I just watched the GPU conference presentations, and it looks like it might help me. What I'm doing is playing multiple HD videos on two (or more I suppose) GPUs. Currently, I pass the video textures as raw pixels (decoded pixel format) to each context/GPU, then convert to half float RGBA.
I do all this with multiple threads and contexts. One share context per GPU, then one thread per playing movie per GPU for transfers, then one thread per screen.

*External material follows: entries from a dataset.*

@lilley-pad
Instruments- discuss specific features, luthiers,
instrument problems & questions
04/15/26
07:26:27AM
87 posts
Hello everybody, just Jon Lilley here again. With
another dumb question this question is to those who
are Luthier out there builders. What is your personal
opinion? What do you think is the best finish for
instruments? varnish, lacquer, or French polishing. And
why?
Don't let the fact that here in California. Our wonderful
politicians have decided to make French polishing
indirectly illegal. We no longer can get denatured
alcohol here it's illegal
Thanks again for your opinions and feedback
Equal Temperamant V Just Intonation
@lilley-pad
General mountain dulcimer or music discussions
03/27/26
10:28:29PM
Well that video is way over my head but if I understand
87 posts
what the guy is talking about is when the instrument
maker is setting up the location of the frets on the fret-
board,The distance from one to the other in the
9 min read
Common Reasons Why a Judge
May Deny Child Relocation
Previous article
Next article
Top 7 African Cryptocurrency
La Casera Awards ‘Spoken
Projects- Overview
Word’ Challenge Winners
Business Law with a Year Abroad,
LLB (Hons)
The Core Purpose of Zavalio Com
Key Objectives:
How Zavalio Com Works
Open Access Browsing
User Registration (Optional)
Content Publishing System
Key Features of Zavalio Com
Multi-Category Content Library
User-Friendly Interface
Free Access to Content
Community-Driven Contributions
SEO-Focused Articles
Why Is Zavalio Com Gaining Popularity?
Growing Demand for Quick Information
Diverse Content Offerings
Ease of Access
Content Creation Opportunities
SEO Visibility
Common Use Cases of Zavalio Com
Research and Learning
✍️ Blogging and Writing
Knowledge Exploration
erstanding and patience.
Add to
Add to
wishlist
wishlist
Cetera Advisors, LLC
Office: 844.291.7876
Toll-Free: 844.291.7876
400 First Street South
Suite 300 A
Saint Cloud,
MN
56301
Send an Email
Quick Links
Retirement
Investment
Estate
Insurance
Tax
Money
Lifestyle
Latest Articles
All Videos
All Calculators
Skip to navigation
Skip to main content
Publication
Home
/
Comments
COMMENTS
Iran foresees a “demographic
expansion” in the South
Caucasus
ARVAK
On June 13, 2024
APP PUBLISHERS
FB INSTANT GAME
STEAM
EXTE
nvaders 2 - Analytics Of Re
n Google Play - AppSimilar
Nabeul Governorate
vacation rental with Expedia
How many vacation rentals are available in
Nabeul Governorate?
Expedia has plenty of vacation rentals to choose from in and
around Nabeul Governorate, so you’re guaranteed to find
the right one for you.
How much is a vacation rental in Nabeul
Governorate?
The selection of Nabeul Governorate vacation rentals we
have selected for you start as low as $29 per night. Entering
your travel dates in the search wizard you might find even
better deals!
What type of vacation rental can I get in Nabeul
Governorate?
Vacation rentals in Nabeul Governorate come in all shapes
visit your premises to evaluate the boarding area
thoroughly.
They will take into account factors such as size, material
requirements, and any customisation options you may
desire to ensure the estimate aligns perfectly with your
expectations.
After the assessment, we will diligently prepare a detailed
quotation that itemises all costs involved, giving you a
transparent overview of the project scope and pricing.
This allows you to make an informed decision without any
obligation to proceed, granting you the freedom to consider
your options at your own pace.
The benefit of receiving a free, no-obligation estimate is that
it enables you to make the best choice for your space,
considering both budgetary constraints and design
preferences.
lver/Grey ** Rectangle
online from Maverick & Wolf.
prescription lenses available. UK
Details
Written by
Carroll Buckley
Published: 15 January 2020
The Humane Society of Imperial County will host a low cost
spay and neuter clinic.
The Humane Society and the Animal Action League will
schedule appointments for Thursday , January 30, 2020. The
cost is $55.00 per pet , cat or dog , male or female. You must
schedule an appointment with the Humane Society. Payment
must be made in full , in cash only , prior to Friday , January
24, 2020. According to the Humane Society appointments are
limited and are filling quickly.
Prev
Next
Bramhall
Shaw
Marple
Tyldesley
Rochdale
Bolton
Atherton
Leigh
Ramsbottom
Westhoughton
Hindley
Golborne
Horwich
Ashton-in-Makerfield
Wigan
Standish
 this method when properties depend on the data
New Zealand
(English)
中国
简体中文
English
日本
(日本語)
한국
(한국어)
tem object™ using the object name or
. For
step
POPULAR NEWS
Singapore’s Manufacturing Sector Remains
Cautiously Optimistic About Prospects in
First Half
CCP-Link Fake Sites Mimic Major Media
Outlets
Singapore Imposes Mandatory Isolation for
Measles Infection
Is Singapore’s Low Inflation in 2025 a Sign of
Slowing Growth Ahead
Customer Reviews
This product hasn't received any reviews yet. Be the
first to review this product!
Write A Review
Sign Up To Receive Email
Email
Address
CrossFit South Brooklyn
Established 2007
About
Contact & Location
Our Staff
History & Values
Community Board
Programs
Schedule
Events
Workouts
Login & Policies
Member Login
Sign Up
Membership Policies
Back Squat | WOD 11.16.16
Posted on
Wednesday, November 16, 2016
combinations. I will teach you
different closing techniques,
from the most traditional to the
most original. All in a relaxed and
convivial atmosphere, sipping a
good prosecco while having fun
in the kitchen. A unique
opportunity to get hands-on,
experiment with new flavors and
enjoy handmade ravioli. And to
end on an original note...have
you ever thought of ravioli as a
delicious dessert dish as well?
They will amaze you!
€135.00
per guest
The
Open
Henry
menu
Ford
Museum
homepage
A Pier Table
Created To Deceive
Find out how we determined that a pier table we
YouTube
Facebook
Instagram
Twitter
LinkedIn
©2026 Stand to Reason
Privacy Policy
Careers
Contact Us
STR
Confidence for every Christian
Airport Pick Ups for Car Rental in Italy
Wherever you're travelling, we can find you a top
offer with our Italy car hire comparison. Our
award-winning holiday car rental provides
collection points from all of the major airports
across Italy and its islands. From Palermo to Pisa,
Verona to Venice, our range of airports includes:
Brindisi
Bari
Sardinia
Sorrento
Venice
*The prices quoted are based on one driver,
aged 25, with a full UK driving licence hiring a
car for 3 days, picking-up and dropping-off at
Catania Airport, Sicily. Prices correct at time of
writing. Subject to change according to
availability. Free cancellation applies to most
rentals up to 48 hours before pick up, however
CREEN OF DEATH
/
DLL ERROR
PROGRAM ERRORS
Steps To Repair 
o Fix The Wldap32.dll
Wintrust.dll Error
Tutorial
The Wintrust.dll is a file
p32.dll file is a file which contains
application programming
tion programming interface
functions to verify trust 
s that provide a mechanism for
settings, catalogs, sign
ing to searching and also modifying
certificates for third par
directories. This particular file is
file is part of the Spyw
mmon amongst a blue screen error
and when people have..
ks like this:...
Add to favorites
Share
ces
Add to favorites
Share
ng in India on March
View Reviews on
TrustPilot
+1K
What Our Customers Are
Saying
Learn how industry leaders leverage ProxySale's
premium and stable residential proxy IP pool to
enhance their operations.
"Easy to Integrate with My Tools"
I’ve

My main problem, apart from the theoretical limits of the PCIe bus, is that when I transfer big frames, I see blocking between the two GPUs. I'm isolated everything and removed (to the best of my abilities) all contention in my code, and the problem can be 'activated' or not by triggering the copy from to the GPU. This is on a PBO, triggered as asynchronous DMA and left alone as long as possible. The contention is affected by the speed of the weaker of the two GPUs, almost as if both GPUs sync for that one section.
As a side-bar, the other problem is that I have, on one of the GPUs, a 'mixed' screen with openGL and X-windows, and on the other display (half of the twin view) OpenGL only, and I've had trouble sharing textures without using twinview so they're on the same display connection. The consequence is that I see tearing on the fullscreen texture. If nothing else, this extension will let me render on one screen and 'blit' to the other.
But my real gain might
be doing a copy between GPUs, instead of doing the same copy to each GPU.
- Should that avoid the contention, or will it just introduce another level of contention?
- Would the speed of the lesser GPU be less of an issue?
- It looks like I won't get DMA with Quadro. What about if one GPU were to be Quadro? So far, we've shipped one GTX 275 and one 8800 (upgraded from 8400 to minimize this problem).
By the way, this is a commercial/professional use, but my emails to the pro group seem to vaporize. We sell playback devices using Nvidia GPUs as programmable video processing.